Thanks to the success of his Shoki, no party is complete until Lil Kesh’s voice comes through the speakers. Sadly, none of these will stop his debut album from flopping or at least, be ushered in with tepid buzz. The reason for this speculation is not too far-fetched, the Shoki master is a one trick pony.
The rise of Lil Kesh in Nigerian music has been based off many things but his skill. His debut single after joining YBNL was Lyrically, a justified single for any upcoming rapper of his calibre. However, Lil’ Kesh didn’t start to gain public attention until the release of Shoki and its follow-up Efejoku. Despite these major successes, there has been no public demand for Kesh’s album.
The simple reason is that Lil Kesh cannot be seen as anything else beyond a funny rapper who inspired Shoki. The rapper has coasted on the success of his singles by repeating the same slang inspired songs and suggestive lyrics. These songs are fun to listen to only within the space-time of their success.
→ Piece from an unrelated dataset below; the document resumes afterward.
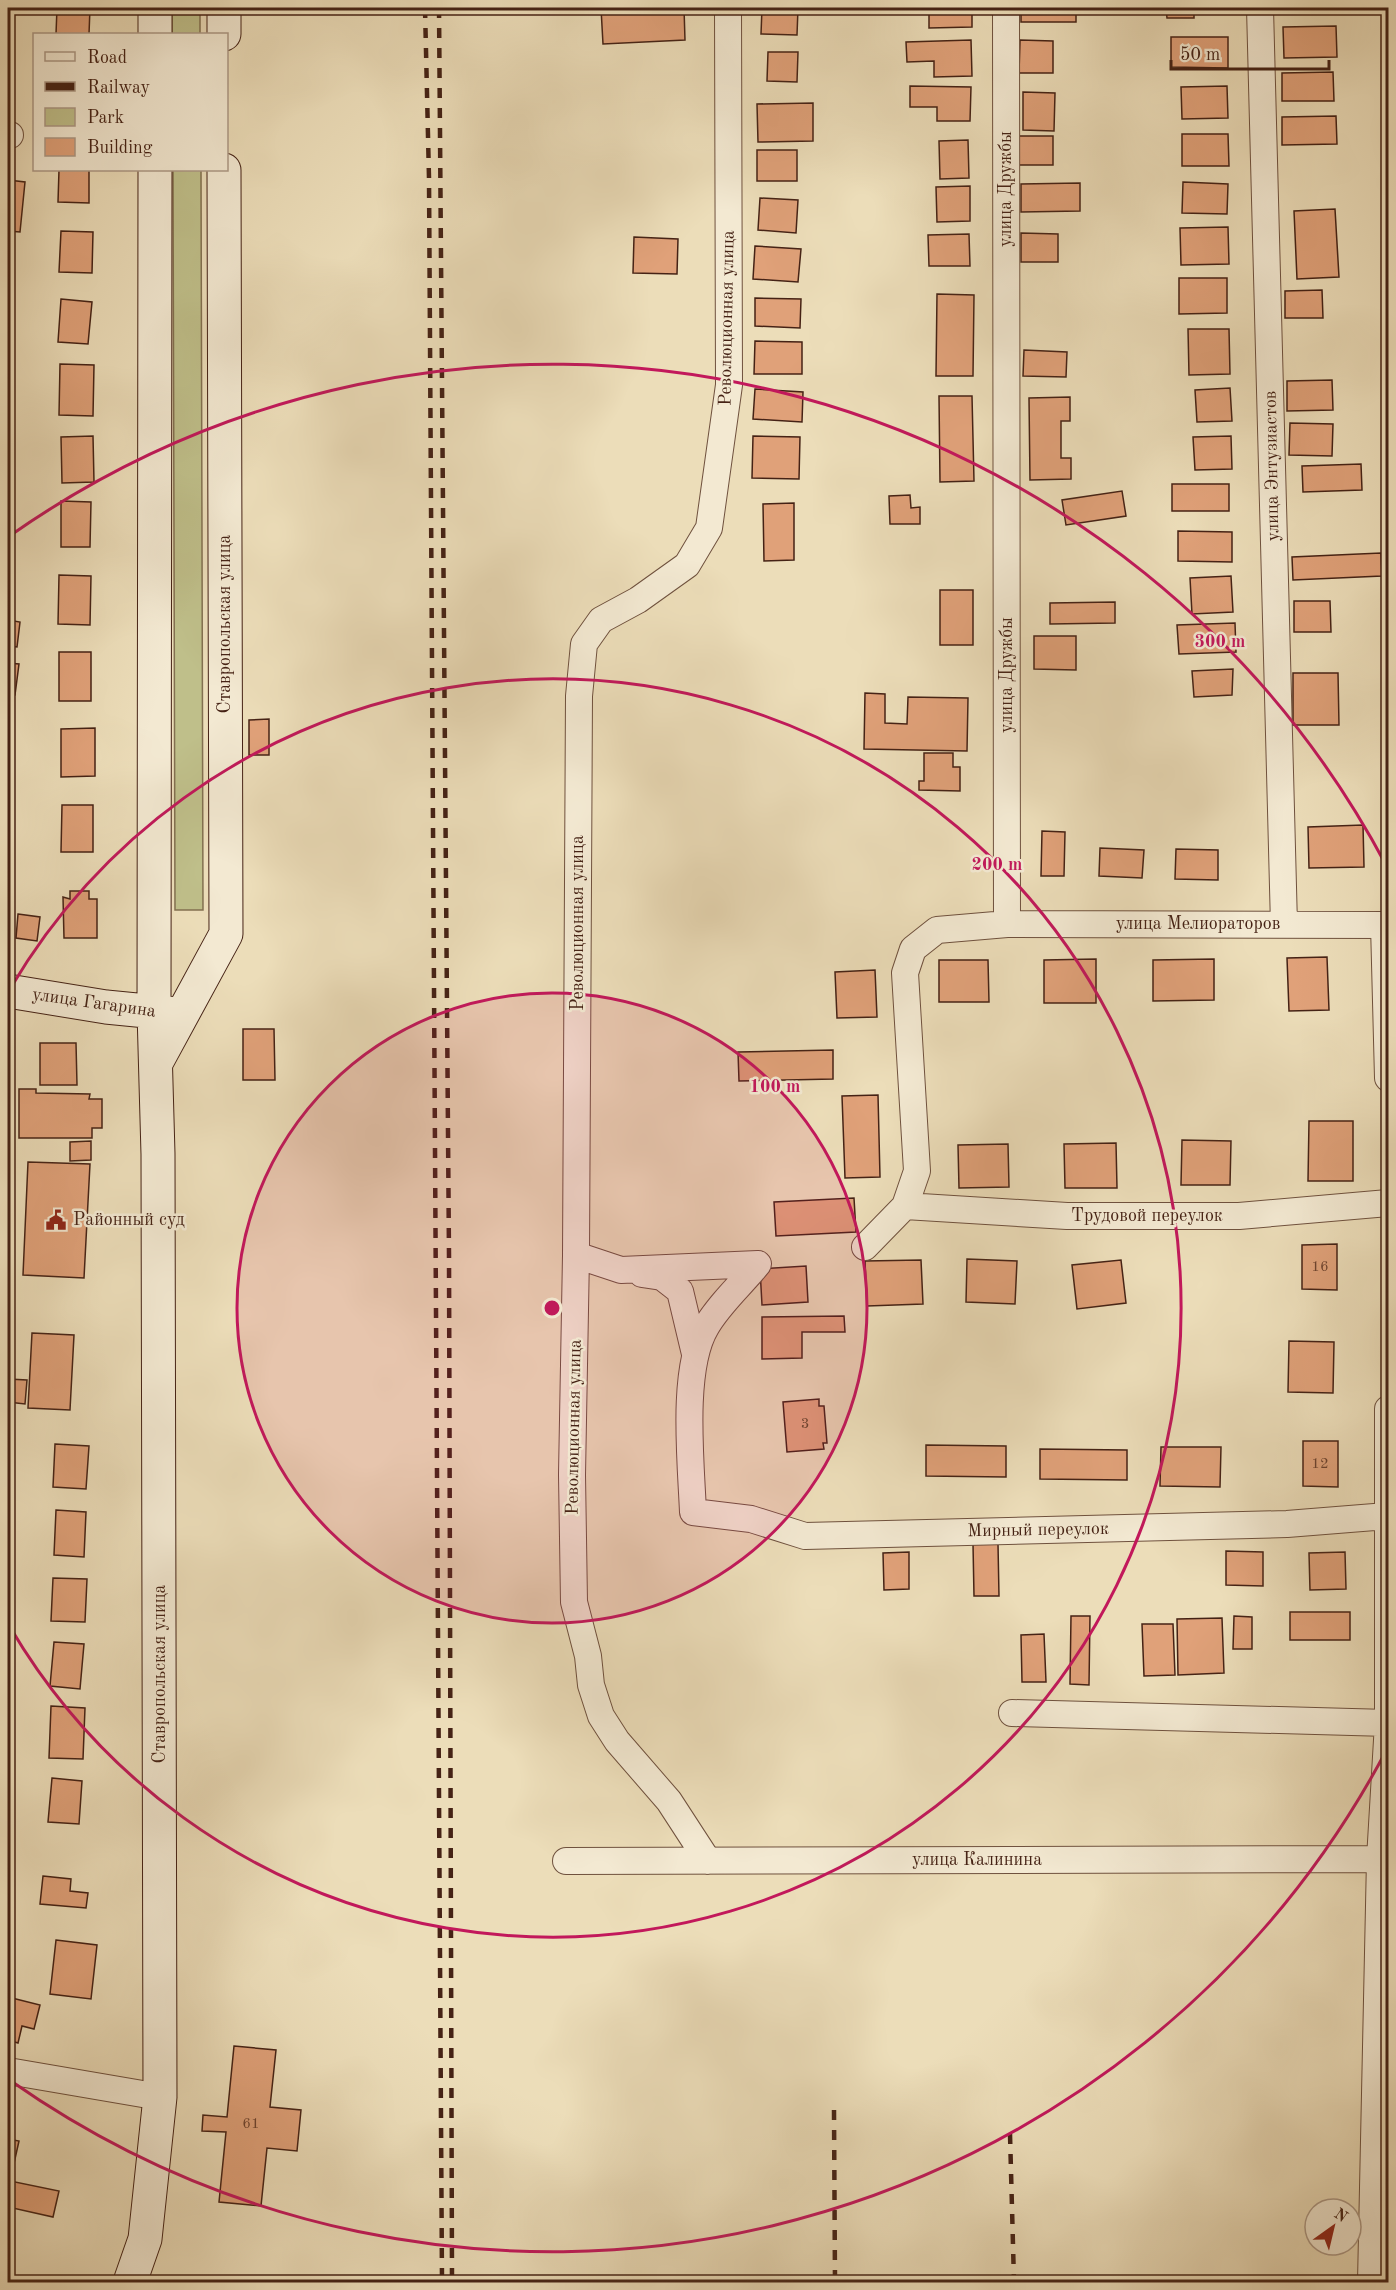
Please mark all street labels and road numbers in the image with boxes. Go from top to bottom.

Besides this, he hasn’t demonstrated the ability to do anything different such as topping his own successes with more diverse music. A run-through of many dance-inspired songs and the artistes who followed the same pattern will only further prove this point.
Lil Kesh is certainly not the first of his kind. Nigerian music has always been plagued by artists whose skill set are limited to the success of whatever gained them mass attention. These guys (and girls) repeat the same style, content and delivery over the remaining course of their career until they slip into oblivion.
Terry G’s Free Madness song and style, Lynxx’s lip-licking IJGB style, Ketchup’s ragga-pop style, Ajebutter’s rich street kid style amongst others are all examples of careers lying in homeostasis because the artists are magicians who keep expecting their audience to marvel at the same trick.
Music is an expressive art form that should test the boundaries of creativity. Every new song should feel like a fresh leaf of a new book, with similarities only existing in themes and signature styles. Basically, to be an artist whose music will stand the test of time, up and comers need more than just one safe style looped over different instrumentals. This is especially expedient for the pop culture ecosystem where artists are disposed as quickly as they are celebrated. Versatility is now a compulsory requirement regardless of genre.
We have been dancing Shoki for almost two years now, we were dancing Azonto two years ago. If Lil Kesh doesn’t change anything, he will be long gone when we choose to dance to something else.